Hybrid Explicit Representation for Ultra-Realistic Head Avatars

TL;DR

HERA presents a hybrid explicit head-avatar representation that unites UV-mapped meshes for high-fidelity textures with 3D Gaussian splats for intricate geometry, rendered in real time via a differentiable hybrid pipeline. A stable depth-sorting strategy ensures splats do not artifactually intersect mesh facets, enabling clean novel-view synthesis and expressive animation. The method optimizes texture, opacity, and a suite of Gaussian splats anchored to mesh facets, outperforming neural implicit and single-primitive baselines across view synthesis and expression tasks while using substantially fewer splats than prior 3DGS approaches. The approach offers practical benefits for high-quality avatar creation and UV-space editing, with future work enabling relighting and broader material manipulation.

Abstract

We introduce a novel approach to creating ultra-realistic head avatars and rendering them in real-time (>30fps at $2048 \times 1334$ resolution). First, we propose a hybrid explicit representation that combines the advantages of two primitive-based efficient rendering techniques. UV-mapped 3D mesh is utilized to capture sharp and rich textures on smooth surfaces, while 3D Gaussian Splatting is employed to represent complex geometric structures. In the pipeline of modeling an avatar, after tracking parametric models based on captured multi-view RGB videos, our goal is to simultaneously optimize the texture and opacity map of mesh, as well as a set of 3D Gaussian splats localized and rigged onto the mesh facets. Specifically, we perform $α$-blending on the color and opacity values based on the merged and re-ordered z-buffer from the rasterization results of mesh and 3DGS. This process involves the mesh and 3DGS adaptively fitting the captured visual information to outline a high-fidelity digital avatar. To avoid artifacts caused by Gaussian splats crossing the mesh facets, we design a stable hybrid depth sorting strategy. Experiments illustrate that our modeled results exceed those of state-of-the-art approaches.

Figures (9)

• Figure 1: The overall pipeline of proposed HERA. In the canonical space, there is a mesh with a texture UV map $\mathbf{T}$ (visualized in RGB format) and an opacity UV map $\mathbf{A}$, along with several Gaussian splats defined in the local coordinate system of the mesh facets.
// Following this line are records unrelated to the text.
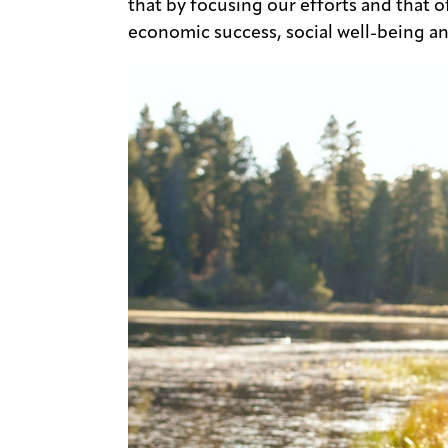
that by focusing our efforts and that o
economic success, social well-being an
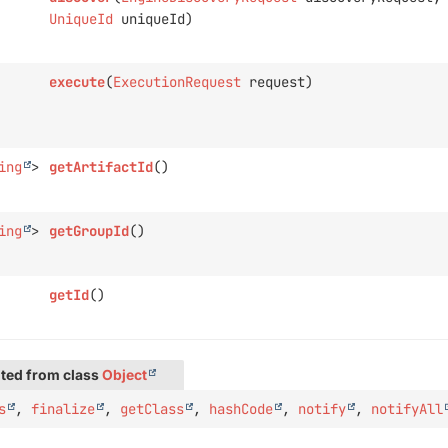
UniqueId
uniqueId)
execute
(
ExecutionRequest
request)
ing
>
getArtifactId
()
ing
>
getGroupId
()
getId
()
ted from class
Object
s
,
finalize
,
getClass
,
hashCode
,
notify
,
notifyAll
During animation, the positions of the mesh vertices change, causing the rigged splats to move accordingly. Under the camera view, both the mesh and Gaussian splats are rasterized using the proposed hybrid approach, and the image is rendered through $\alpha$-blending. The entire pipeline is fully differentiable. Guided by the captured image, the texture map $\mathbf{T}$ and the opacity map $\mathbf{A}$ are optimized while the rigged Gaussian splats are updated and densified simultaneously.
• Figure 2: An example illustrating the stable depth sorting strategy. 3DGS records the depth of a 3D splat (denoted by its mean $\bm{\mu}$) by calculating the distance between its projection onto the $\textbf{z}$-axis and the camera center $O$, i.e., $l_{OA}$, which is not a per-pixel value. During the rasterization of the mesh, individual rays $\textbf{r}_1$ and $\textbf{r}_2$ from $O$ intersect the facet $\textbf{f}$ at two points, and the depths of these points are recorded as $l_{OB}$ and $l_{OC}$, respectively. (a) If we directly compare the per-pixel mesh depths $l_{OB}$ and $l_{OC}$ with the splat depth $l_{OA}$, we will place $\bm{\mu}$ in front of $\textbf{f}$ when rendering the pixel on $\textbf{r}_1$, but this order is reversed when rendering the pixel on $\textbf{r}_2$. This inconsistency can make the splat appear as if it is crossing the mesh facet, leading to artifacts when rendering from novel viewpoints. (b) Our proposed strategy. Whether sorting along rays $\textbf{r}_1$ and $\textbf{r}_2$, we project the splat onto the mesh facet and compare the depth of the projected point, i.e., $l_{OD}$, with $l_{OA}$.
• Figure 3: Ablation study on depth sorting strategy. It demonstrates that our proposed stable sorting strategy effectively eliminates artifacts in novel view synthesis caused by Gaussian splats crossing the mesh. Zoom in for better views.
• Figure 4: Novel view synthesis on Multiface dataset wuu2022multiface. From left to right, we display the results of NeRFBlendShape gao2022reconstructing, PointAvatar zheng2023pointavatar, GaussianBlendshapes ma20243d, GaussianAvatars qian2024gaussianavatars, ours and ground truth images, respectively. Zoom in for better views.
• Figure 5: Novel expression animation on Multiface dataset wuu2022multiface. From left to right, we display the results of NeRFBlendShape gao2022reconstructing, PointAvatar zheng2023pointavatar, GaussianBlendshapes ma20243d, GaussianAvatars qian2024gaussianavatars, ours and ground truth images, respectively. Zoom in for better views.